Complexity and Randomness in the Dynamics of Quantum Systems

Abstract

This thesis explores two complementary facets of quantum dynamics: the growth of operator complexity in open quantum systems and the certification of quantum randomness from temporal correlations in single-qubit dynamics. While these problems differ in motivation and methodology, they are unified by a central theme: understanding how quantum information evolves under coherent and dissipative dynamics, and how this evolution can be harnessed both as a diagnostic and as a resource. The first part of the thesis addresses the question: How can we quantify the complexity of information spreading in open quantum systems? To this end, we extend the framework of Krylov complexity, originally developed for closed, unitary systems to open quantum systems governed by non-unitary Lindbladian evolution. By adapting iterative algorithms such as the Arnoldi and bi-Lanczos procedures, we construct Krylov bases in non-Hermitian settings and define a normalized complexity measure that accounts for probability decay.

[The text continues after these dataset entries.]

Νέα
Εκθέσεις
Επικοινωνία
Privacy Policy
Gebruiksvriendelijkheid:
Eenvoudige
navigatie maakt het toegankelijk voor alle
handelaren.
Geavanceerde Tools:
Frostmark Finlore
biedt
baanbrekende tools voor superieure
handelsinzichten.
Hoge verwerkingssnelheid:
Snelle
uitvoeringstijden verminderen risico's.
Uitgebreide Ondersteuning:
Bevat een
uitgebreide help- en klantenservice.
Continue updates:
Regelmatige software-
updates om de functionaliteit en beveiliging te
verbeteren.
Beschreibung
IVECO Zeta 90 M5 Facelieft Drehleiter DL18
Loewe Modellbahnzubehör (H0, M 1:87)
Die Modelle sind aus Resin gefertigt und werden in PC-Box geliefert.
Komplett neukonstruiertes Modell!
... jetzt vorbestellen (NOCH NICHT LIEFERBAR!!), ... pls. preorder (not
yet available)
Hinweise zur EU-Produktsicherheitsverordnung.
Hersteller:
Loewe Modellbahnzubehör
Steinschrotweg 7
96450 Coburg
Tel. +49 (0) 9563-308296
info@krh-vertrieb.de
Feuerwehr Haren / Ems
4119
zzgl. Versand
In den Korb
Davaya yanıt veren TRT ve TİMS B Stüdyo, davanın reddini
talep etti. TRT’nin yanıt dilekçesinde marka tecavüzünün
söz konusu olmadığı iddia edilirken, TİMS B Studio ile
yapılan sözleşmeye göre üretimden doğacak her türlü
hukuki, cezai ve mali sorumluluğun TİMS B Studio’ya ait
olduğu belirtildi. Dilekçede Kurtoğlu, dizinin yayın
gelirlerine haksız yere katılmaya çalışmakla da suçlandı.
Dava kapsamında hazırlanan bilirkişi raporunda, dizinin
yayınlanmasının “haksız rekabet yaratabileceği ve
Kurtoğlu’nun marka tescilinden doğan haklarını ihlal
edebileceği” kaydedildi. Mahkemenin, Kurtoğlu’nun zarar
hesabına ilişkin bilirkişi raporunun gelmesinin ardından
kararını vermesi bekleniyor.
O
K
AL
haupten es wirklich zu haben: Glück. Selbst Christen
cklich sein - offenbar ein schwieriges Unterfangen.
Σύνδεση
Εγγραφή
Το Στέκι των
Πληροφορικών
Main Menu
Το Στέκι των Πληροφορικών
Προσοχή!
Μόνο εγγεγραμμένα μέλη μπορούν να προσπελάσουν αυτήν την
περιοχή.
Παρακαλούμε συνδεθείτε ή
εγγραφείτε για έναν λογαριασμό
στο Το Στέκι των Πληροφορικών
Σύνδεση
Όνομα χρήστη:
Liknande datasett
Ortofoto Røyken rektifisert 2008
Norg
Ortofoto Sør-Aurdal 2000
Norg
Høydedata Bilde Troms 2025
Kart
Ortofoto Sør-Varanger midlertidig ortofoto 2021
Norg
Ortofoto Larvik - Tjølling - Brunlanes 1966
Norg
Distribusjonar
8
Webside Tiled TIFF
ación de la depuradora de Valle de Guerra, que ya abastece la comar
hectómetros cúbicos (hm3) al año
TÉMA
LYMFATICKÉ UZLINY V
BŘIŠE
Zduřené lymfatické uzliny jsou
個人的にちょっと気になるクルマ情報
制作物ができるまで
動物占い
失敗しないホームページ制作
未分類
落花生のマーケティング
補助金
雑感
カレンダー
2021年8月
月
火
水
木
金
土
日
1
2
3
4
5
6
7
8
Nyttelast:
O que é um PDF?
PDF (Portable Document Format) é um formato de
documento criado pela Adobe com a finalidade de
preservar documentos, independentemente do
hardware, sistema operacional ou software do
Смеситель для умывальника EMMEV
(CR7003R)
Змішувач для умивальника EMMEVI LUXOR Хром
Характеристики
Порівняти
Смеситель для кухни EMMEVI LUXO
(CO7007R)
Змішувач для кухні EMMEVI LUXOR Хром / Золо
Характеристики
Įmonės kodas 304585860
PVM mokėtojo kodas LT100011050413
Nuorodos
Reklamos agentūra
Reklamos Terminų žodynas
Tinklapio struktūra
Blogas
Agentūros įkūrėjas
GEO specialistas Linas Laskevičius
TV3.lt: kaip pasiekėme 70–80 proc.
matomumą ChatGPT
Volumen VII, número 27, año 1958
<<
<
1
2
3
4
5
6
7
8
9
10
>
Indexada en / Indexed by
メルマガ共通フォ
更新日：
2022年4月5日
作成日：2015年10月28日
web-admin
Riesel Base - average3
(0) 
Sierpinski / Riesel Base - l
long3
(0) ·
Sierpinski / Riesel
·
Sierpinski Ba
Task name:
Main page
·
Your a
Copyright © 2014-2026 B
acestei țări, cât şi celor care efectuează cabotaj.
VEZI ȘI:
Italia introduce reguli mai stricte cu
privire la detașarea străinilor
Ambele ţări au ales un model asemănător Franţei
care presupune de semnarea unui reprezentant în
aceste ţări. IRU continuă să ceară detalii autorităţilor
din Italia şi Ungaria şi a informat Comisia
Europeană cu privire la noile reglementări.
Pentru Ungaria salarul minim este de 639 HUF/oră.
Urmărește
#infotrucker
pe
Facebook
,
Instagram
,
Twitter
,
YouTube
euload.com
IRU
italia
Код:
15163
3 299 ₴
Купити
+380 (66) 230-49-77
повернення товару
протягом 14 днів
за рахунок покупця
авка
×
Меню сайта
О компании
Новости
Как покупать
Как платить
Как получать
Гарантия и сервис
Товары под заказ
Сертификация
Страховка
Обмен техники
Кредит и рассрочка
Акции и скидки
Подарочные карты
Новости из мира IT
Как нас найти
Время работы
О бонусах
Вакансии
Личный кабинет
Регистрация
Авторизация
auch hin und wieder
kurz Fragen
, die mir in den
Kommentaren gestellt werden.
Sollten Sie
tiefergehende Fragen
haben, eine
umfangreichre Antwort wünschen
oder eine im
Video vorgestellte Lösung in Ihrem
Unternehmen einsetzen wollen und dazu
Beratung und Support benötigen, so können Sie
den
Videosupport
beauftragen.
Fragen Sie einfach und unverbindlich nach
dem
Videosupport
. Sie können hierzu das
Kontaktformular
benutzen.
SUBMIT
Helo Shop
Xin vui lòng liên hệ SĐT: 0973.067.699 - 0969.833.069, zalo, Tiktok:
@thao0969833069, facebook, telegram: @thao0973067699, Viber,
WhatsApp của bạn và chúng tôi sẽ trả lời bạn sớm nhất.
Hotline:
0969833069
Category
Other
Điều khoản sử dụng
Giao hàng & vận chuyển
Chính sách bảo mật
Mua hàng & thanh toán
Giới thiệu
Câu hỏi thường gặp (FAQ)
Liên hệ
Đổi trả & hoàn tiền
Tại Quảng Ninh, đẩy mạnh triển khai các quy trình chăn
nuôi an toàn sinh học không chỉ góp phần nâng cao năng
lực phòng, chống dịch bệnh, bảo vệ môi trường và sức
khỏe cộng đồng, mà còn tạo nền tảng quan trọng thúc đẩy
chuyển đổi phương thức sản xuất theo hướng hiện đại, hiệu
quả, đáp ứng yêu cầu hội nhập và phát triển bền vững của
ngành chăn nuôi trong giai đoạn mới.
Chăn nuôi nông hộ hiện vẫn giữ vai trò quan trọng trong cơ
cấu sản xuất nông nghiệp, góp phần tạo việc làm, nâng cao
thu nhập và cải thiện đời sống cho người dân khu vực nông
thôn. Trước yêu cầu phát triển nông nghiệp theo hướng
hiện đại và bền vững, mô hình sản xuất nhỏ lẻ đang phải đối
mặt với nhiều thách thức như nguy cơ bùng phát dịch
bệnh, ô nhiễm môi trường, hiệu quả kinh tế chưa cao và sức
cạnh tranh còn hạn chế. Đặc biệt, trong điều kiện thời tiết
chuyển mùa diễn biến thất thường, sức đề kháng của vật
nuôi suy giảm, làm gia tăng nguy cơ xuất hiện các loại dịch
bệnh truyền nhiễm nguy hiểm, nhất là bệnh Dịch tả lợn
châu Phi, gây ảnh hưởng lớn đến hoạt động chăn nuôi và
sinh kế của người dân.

We derive quantum speed limits on operator growth, identify regimes of universal complexity saturation, and demonstrate how Krylov complexity remains sensitive to signatures of integrability and chaos even in the presence of dissipation and decoherence. The second part of the thesis poses the question: How can we certify genuine quantum randomness without relying on spatially separated entangled systems? We develop a semi-device-independent protocol for randomness certification based solely on temporal quantum correlations. This method leverages violations of the Leggett- Garg inequality, along with compliance with the No-Signaling-in-Time condition, to establish rigorous lower bounds on certifiable randomness. We implement this protocol on both a photonic setup and IBM’s superconducting quantum processors, demonstrating that single-qubit circuits with low depth can produce certified randomness, even in the presence of realistic noise, without requiring spatial separation or entanglement. Together, these investigations provide new tools for characterizing the dynamics of quantum systems and highlight how foundational features of quantum evolution, complexity and randomness, can be practically accessed and applied in near-term quantum technologies.